(Above is an image of five people at a table, all reaching one hand in for a “high five”)
Okay, so literally no IEP meeting ever in the history of IEP meetings looked like this image. But I digress…
(By the way: IEP= Individualized Education Plan)
Oh my, IEP day. It’s almost as daunting as D-Day (diagnosis day), only we get to relive it every single year, with mid-year reviews just for fun. Because who doesn’t love big scary meetings on a biannual basis? <this is sarcasm>
On this particular day, we were meeting with the chairperson for the Committee for Special Education (CSE), the autism specialist, the school’s principal, speech therapist, school psychologist, occupational therapist, OT assistant, special education teacher, physical therapist, and Wonder Boy’s teacher. Add myself and my husband to that mix and you’ve got one really full table. That’s right- there were twelve of us at this meeting.
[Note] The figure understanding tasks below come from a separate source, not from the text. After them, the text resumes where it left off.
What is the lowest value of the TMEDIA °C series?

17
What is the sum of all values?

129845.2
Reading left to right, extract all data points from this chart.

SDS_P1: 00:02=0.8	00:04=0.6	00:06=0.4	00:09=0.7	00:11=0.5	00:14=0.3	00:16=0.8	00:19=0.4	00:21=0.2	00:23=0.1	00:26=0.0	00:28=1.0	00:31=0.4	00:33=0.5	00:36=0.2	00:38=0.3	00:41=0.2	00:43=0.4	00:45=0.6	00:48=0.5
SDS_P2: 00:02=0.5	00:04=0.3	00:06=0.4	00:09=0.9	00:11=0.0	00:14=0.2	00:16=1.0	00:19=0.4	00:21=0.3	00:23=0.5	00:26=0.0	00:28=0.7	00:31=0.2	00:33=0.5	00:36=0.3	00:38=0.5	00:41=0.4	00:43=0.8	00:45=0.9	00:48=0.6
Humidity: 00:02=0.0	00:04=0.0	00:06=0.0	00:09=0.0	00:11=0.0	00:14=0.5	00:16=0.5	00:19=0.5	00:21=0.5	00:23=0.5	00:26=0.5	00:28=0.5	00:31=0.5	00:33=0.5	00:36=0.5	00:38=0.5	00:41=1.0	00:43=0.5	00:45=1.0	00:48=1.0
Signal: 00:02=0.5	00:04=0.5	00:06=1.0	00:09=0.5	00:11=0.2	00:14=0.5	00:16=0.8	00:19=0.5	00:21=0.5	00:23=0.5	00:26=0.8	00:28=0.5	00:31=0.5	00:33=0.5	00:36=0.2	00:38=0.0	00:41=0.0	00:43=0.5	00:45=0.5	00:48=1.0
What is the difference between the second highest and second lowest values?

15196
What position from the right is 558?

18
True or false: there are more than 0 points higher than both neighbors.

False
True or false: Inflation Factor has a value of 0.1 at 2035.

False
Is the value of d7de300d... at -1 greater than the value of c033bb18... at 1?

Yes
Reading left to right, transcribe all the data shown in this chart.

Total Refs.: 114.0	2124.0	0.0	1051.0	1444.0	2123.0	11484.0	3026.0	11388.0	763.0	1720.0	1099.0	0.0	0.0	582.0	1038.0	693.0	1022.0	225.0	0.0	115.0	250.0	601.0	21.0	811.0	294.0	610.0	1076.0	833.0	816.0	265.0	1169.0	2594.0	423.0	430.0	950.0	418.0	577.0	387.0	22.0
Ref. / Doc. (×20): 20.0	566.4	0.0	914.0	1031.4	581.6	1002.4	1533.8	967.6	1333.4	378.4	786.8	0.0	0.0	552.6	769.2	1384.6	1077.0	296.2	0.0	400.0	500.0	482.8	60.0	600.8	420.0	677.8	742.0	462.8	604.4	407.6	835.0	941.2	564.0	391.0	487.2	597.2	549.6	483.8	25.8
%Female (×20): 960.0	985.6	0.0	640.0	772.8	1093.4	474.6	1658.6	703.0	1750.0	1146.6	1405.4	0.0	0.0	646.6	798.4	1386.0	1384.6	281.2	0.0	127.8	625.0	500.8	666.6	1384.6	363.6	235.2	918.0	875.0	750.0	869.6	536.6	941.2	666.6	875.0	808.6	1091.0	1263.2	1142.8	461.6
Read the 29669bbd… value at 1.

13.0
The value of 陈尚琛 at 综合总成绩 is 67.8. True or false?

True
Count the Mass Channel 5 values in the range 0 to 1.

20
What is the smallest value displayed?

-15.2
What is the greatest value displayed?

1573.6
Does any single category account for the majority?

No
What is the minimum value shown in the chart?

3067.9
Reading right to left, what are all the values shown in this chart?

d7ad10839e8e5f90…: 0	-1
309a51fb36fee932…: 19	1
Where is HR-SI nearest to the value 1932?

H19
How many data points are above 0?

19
It’s really no wonder at all that parents and caregivers are completely overwhelmed by special education.
Let me start by saying that at every single one of these meetings (and we attend them for Speedy as well), I thank the team for being a part of Team Wonder Boy (and Team Speedy). This really sets the tone, and it means that his parents are the first to speak. This is a power move, make no mistake about it. I do this very deliberately, because I want the very first words to be positive.
Once all of the introductions have been made, which alone takes about 15 minutes because there are so many of us there, we hear first from the primary teacher. We are then asked whether the things she is seeing in the classroom are a good reflection of the boy we know and love at home. His teachers are incredible, and yes, the boy they see is the boy we know at home.
Next, each of the therapists and various other Highly Qualified Professionals reads from their notes about his progress and regressions, and we spend time discussing what his services should look like for the remainder of the school year.
Then the big news came: while his progress has been notable, he shows enough regression data (where they track how much he regresses during each school break) to qualify for a 12-month IEP. Wait, what?
My jaw hit the floor. I was truly not expecting to hear those words at all.
We were asked about the plans for the summer, and we explained that we’d found a great program for the boys for the summer. A camp with a 3-1 ratio of kids to counselors, one which works on skill building and allowing kids with disabilities to be kids first and foremost.
This was an epiphany moment for me- I realized that there’s something all special needs parents have in common. You learn, quite quickly, to protect your child’s services fiercely. They’re not always easy to come by, and in some cases are hard won. So when the CSE chair asks you whether you’re declining a service, you may be hard pressed to confirm. It took me a good five minutes, and a LOT of prodding on behalf of the CSE chair, to actually say out loud that we would decline summer services through the school district.
Another discovery came of that meeting. During the course of the meeting, the speech therapist talked about working with Wonder Boy on his social skills. I came right out and said that unless they could produce a child with a strong interest in all things narrated by David Attenborough, he really wouldn’t be interested in a social life.
I couldn’t have been more wrong.
It’s not easy for me to admit when I’m wrong, and I think that’s a fairly typical human trait. We enjoy being right, especially about our own offspring. I made an assumption that a lot of people do about autistic children- that they’re not interested in friendships. And this one really shocked me, because it’s not like me to go so astray on something like connecting with other people. But I did. And thank goodness for a therapist with a poker face, she didn’t call me out on my assumption.
My correction came a week or two later, when we had all gone to the park. Our two youngest boys were playing on the playground, and saw two children who were more or less the same ages. And something really beautiful happened- Within seconds, Wonder Boy walked up to the kids and in a way that only our special kids can, shouted his name in the face of one of the kids. He asked the name of the younger child, and then the boy’s older sister spent time teaching WB how to say her brother’s name. After some time playing together on the playground, Wonder Boy sat down at the picnic table with the girl and asked her questions about herself. He found out that she was a seven year old girl who had just moved into our neighborhood with her family. He started the conversation with her, and the two of them chatted as though they were a couple of middle-aged coworkers who happened to run into each other in the supermarket.
Let me take a moment here. HE started the conversation….
Wow. It wasn’t at all that he wasn’t interested in socializing, rather that he needed to be given the freedom to do it in his own time.
I was speechless, and was reminded immediately of something that I talk with families about when they seek help at work. These kids of ours are incredible tour guides. We work hard to prepare them for the next stages, and we provide them with a whole rainbow of services, and at the end of the day they have the ability to completely shock us with what they DO with all that information.
The thing that I’m taking away from all of this, and I hope you will too, is that we must see the potential. We must presume competence. And lastly, we must believe in ourselves and our children. They have beautiful things to teach us, if we just stop talking and let them.